Another dimension, sadly left off the stage, came from the character Bienstock, the Jewish manager played by character actor Dave Barry in the film. Bienstock was cut from the show, but his duet with Daphne, “Uptown Yiddishe Blues,” speaks to the common musical language of klezmer and the blues, and the partnership of white Jewish and Black Christian musicians in the 1930s. The song has fun with a lot of music theory jokes, familiar Jewish melodies and more than a bissel Yiddish.

“We’ll bend the third, we’ll scoop the fifth,” the characters sing, “and it will be like Ethel Waters joined B’nai B’rith.” You can check out a demo below.

https://forward.com/wp-content/uploads/2023/05/THE-UPTOWN-YIDDISHE-BLUES_demo_053023.mp3?_=1

Shaiman was sad to see the song go, but recently played it at 54 Below, as part of an evening of cut songs.

“It celebrated the thing that is maybe the most important part of my life, Lord knows musically, and culturally: my love of the Black community and Black culture,” said Shaiman, who grew up Jewish in Scotch Plains, New Jersey. “I’d like to think it’s not about cultural appropriation, but the fact that both these groups of people have been oppressed for thousands and thousands of years, and through that, somehow came up with such a similar musical vocabulary to express all that.”

Shaiman and Wittman, who also did a song for a Captain America musical for Disney+’s Hawkeye, soon to be an attraction at Disneyland, and for Mary Poppins Returns, are thrilled to be nominated 20 years after their win for Hairspray. With the prospect of victory, another Jewish thread reveals itself.

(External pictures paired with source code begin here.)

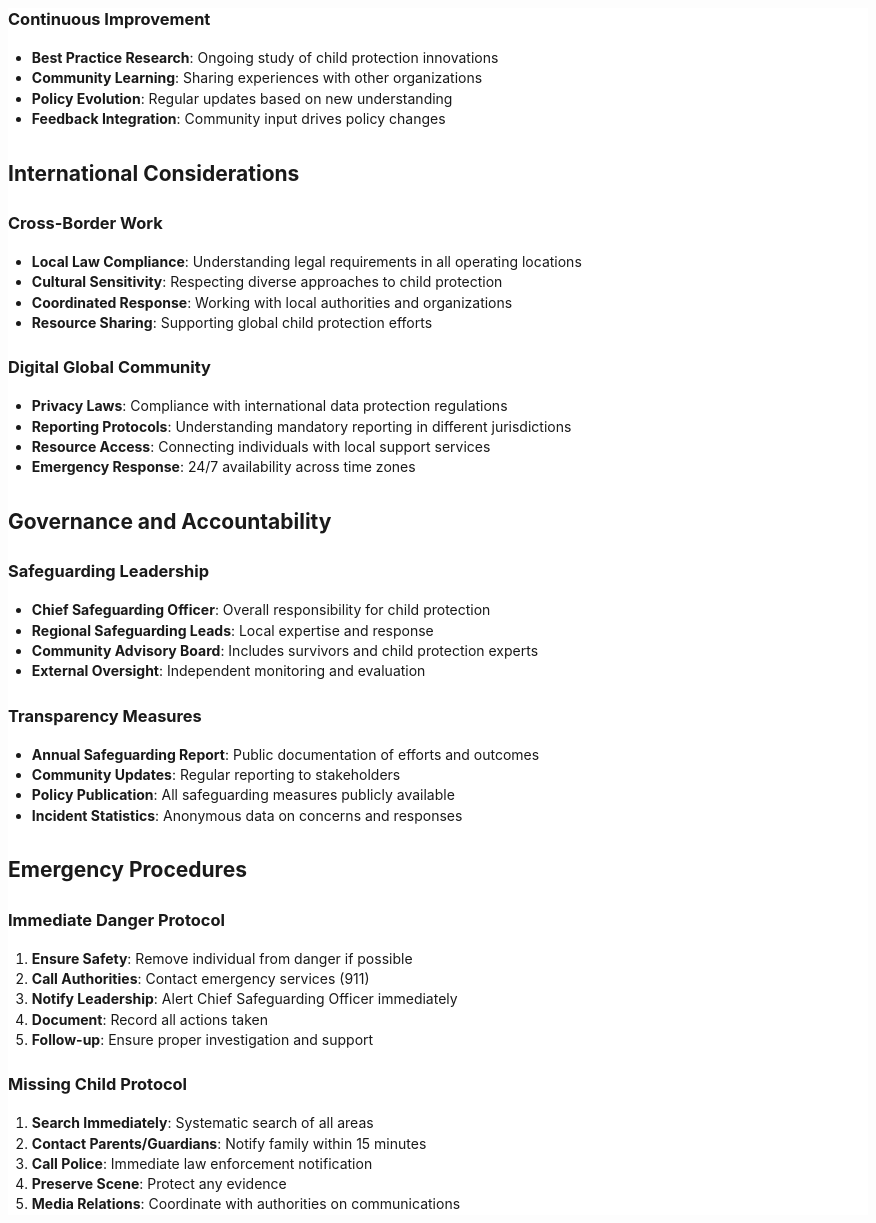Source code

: ### Continuous Improvement
* **Best Practice Research**: Ongoing study of child protection innovations
* **Community Learning**: Sharing experiences with other organizations
* **Policy Evolution**: Regular updates based on new understanding
* **Feedback Integration**: Community input drives policy changes

## International Considerations

### Cross-Border Work
* **Local Law Compliance**: Understanding legal requirements in all operating locations
* **Cultural Sensitivity**: Respecting diverse approaches to child protection
* **Coordinated Response**: Working with local authorities and organizations
* **Resource Sharing**: Supporting global child protection efforts

### Digital Global Community
* **Privacy Laws**: Compliance with international data protection regulations
* **Reporting Protocols**: Understanding mandatory reporting in different jurisdictions
* **Resource Access**: Connecting individuals with local support services
* **Emergency Response**: 24/7 availability across time zones

## Governance and Accountability

### Safeguarding Leadership
* **Chief Safeguarding Officer**: Overall responsibility for child protection
* **Regional Safeguarding Leads**: Local expertise and response
* **Community Advisory Board**: Includes survivors and child protection experts
* **External Oversight**: Independent monitoring and evaluation

### Transparency Measures
* **Annual Safeguarding Report**: Public documentation of efforts and outcomes
* **Community Updates**: Regular reporting to stakeholders
* **Policy Publication**: All safeguarding measures publicly available
* **Incident Statistics**: Anonymous data on concerns and responses

## Emergency Procedures

### Immediate Danger Protocol
1. **Ensure Safety**: Remove individual from danger if possible
2. **Call Authorities**: Contact emergency services (911)
3. **Notify Leadership**: Alert Chief Safeguarding Officer immediately
4. **Document**: Record all actions taken
5. **Follow-up**: Ensure proper investigation and support

### Missing Child Protocol
1. **Search Immediately**: Systematic search of all areas
2. **Contact Parents/Guardians**: Notify family within 15 minutes
3. **Call Police**: Immediate law enforcement notification
4. **Preserve Scene**: Protect any evidence
5. **Media Relations**: Coordinate with authorities on communications
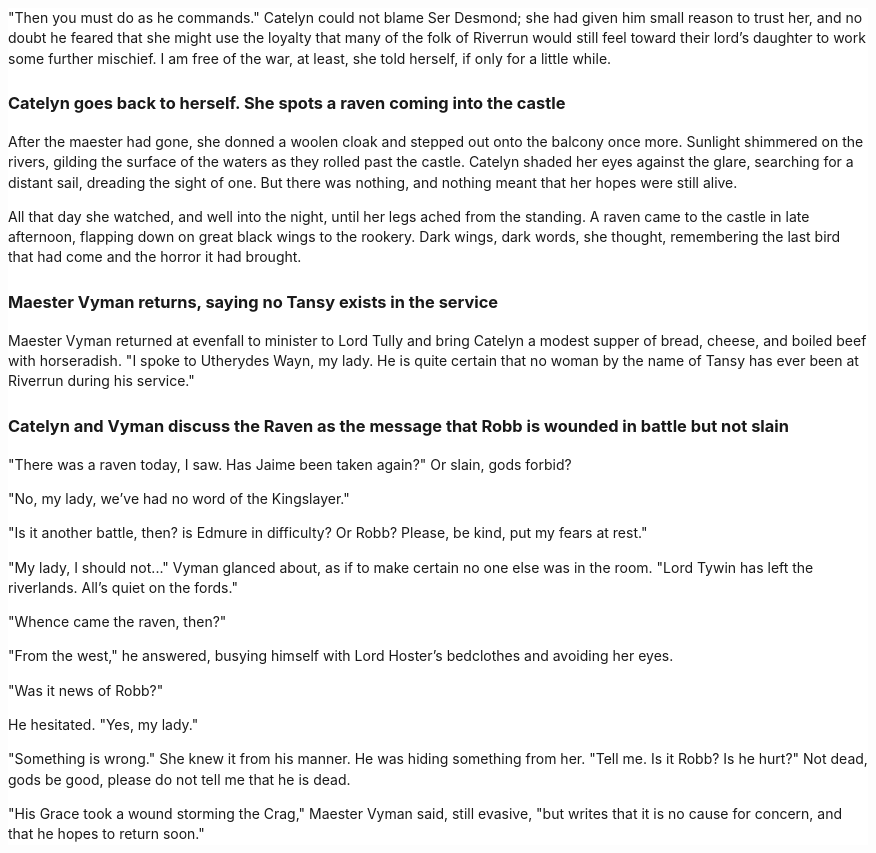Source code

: "Then you must do as he commands." Catelyn could not blame Ser Desmond; she had
given him small reason to trust her, and no doubt he feared that she might use
the loyalty that many of the folk of Riverrun would still feel toward their
lord’s daughter to work some further mischief. I am free of the war, at least,
she told herself, if only for a little while.

### Catelyn goes back to herself. She spots a raven coming into the castle
After the maester had gone, she donned a woolen cloak and stepped out onto the
balcony once more. Sunlight shimmered on the rivers, gilding the surface of the
waters as they rolled past the castle. Catelyn shaded her eyes against the
glare, searching for a distant sail, dreading the sight of one. But there was
nothing, and nothing meant that her hopes were still alive.

All that day she watched, and well into the night, until her legs ached from
the standing. A raven came to the castle in late afternoon, flapping down on
great black wings to the rookery. Dark wings, dark words, she thought,
remembering the last bird that had come and the horror it had brought.

### Maester Vyman returns, saying no Tansy exists in the service
Maester Vyman returned at evenfall to minister to Lord Tully and bring Catelyn
a modest supper of bread, cheese, and boiled beef with horseradish. "I spoke to
Utherydes Wayn, my lady. He is quite certain that no woman by the name of Tansy
has ever been at Riverrun during his service."

### Catelyn and Vyman discuss the Raven as the message that Robb is wounded in battle but not slain
"There was a raven today, I saw. Has Jaime been taken again?" Or slain, gods
forbid?

"No, my lady, we’ve had no word of the Kingslayer."

"Is it another battle, then? is Edmure in difficulty? Or Robb? Please, be kind,
put my fears at rest."

"My lady, I should not..." Vyman glanced about, as if to make certain no one
else was in the room. "Lord Tywin has left the riverlands. All’s quiet on the
fords."

"Whence came the raven, then?"

"From the west," he answered, busying himself with Lord Hoster’s bedclothes and
avoiding her eyes.

"Was it news of Robb?"

He hesitated. "Yes, my lady."

"Something is wrong." She knew it from his manner. He was hiding something from
her. "Tell me. Is it Robb? Is he hurt?" Not dead, gods be good, please do not
tell me that he is dead.

"His Grace took a wound storming the Crag," Maester Vyman said, still evasive,
"but writes that it is no cause for concern, and that he hopes to return soon."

Did they prepare speeches?

Kine hara,” said Shaiman, puh-puhing the evil eye. “My mother turns 95 two days after the Tonys and she’s schlepping up from Florida and she’s in no shape to be doing that but she’s like, ‘I want to be there when you win that Tony for my birthday!’ So now I not only have the, you know, will we win, will we won’t, but now I’ll ruin my mother’s 95th birthday if we don’t win! I keep telling her, like, ‘There’s this show called Kimberly Akimbo,’ but she doesn’t want to hear it.”